After forty long years I found the answer, at the feet of my gurus Osho and Ramesh Balsekar, ‘I Am That’.
My love affair with myself started ever since, and it has been bliss, satchitananda, all the way.
I had gone through almost half my life living through a myriad of relationships, parents, siblings, spouse, friends, extended family, some thicker than blood, some thinner than water. Almost all of them were
conditional or expectational in some way or the other. There was always ‘the other’ involved; there was always give and take, joy and sadness, disappointments and fulfillments. It was only in the last days of my mother that I truly experienced unconditional love with someone. She and I had become one, there was no ‘other’. It brought to life the very teaching and awareness that had awakened in me, ‘I Am That’. It was not coincidental that my experience with my mother came about almost immediately after the awakening. It was almost as if God was putting his own seal on the teaching!
We spend our entire life looking for love everywhere, some obvious and some not so obvious. There are as many shades and definitions of love as there are individuals. The mother child love relationship is the most primitive and obvious and spans the entire lifetime of either one of them. The next rung down is the relationship with our father, siblings, children and other blood relatives that come in a whole range of colors. The next obvious love relationship is from the time we attain puberty and our sex hormones start to play the cupid game. It starts
with a crush on out teacher or nanny, flirting with the opposite gender, engaging in boyfriend / girlfriend games and finally getting caught in the marriage trap for good or bad. Along the way we have friends hom we swear by, but do we really love them? Marriage is by no means the end game, and the hunt for ‘true love’ continues right to our
death bed. We all want this elusive true love, and each new relationship promises to be that eternal love until it lies shattered on the altar of commitment and monogamy. I have never heard anyone say, ‘I love my God’ or ‘I love my Guru’. One always fears God and always respects the Guru. What does love have to do with religion or spirituality! We have put them on a pedestal and we can only look up to them. Love is looking in the eyes. You do ot look your God or your Guru in their eyes. Love is primeval and sublime and intimate and allencompassing and intoxicating. We may be devoted to them, but we do not associate these feelings of love with them. Meera’s feelings for Krishna were totally and purely devotional unlike that of Radha which was unrequited love. But Krishna loved himself, and thereby he loved Rukmini and Radha and Meera and all the gopis and cowherds. He loved the Pandavas as much as he loved the Kauravas. His love knew no bounds.
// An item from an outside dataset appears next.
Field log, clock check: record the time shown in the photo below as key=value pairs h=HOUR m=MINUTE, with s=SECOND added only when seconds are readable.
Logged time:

But we never look at that one person whom we know the best and who is the easiest to fall in love with, because there is no ‘other’, our own self. We loathe our self, fling scorn, wallow in self-pity and are unduly harsh and critical and negative of our own life. Instead of counting our blessings and being thankful for our life, we complain and beg and plead and pray for ever more. Sometimes we almost wish we had not been born. We feel the entire world and everyone is stacked against us, nobody loves us. But do we love our own self?
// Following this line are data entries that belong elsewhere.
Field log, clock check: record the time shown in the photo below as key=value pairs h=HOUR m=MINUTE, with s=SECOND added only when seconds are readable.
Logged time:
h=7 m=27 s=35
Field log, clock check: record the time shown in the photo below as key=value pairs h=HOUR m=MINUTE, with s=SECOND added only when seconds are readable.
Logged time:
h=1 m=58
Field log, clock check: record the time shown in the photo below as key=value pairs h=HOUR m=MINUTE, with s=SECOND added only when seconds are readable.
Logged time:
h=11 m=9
When I fell in love with myself, I rose up like a phoenix from the ashes. It was a new beginning, a new life, full of joy and happiness, brightness and clarity. The cobwebs of confusion from years of conditioning had cleared away. The sun was shining bright, and even in the darkness of the new moon night, there was always the knowledge that the sun will rise next morning. I hugged myself as I had never hugged any one, I smiled from ear to ear, and life became a blessing. When I realized that I am connected to every being in this world and we were all connected
to that one consciousness, my love for myself radiated in all directions. I would still get angry in the moment, but the anger would drop soon enough. I was no longer the doer, nor was the other. Unconditional love poured out in the form of hugs and healing circles and workshops and tete-a-tetes. The conflicts, the stress, the tension had all melted away. When you fall in love with yourself, I discovered, even God falls in love with you. I was after all his child. Doors started opening up, paths started getting cleared, answers started popping up. It was almost as if I had moved from the drudgery of the day to day life to the bliss of Now. Each moment seemed eternal. My prayers changed from asking to expressions of gratitude. Solitude became my best companion when I and my lover were the only ones together. I did not need anyone else. The change was anything but subtle.
You are in love with yourself. You take better care of your body. You start noticing things about it you never did before. The signals you were always getting from your body now become loud and clear. You start treating it with more respect and love! You are in love after all! Your mental faculties become sharper, your observation more keen.
Your spirit has rekindled the long dormant intuitive ability. You can now ‘read’ yourself better. You can ‘read’ thers better. Your love for yourself lights the path to reach out to others. You find your own inner child, the innocent self that came out crying from his mother’s womb with not a worry.
Once you fall in love with yourself, there is no getting out of it. Why would you? You have finally found your true love, one that is pure, pristine and eternal!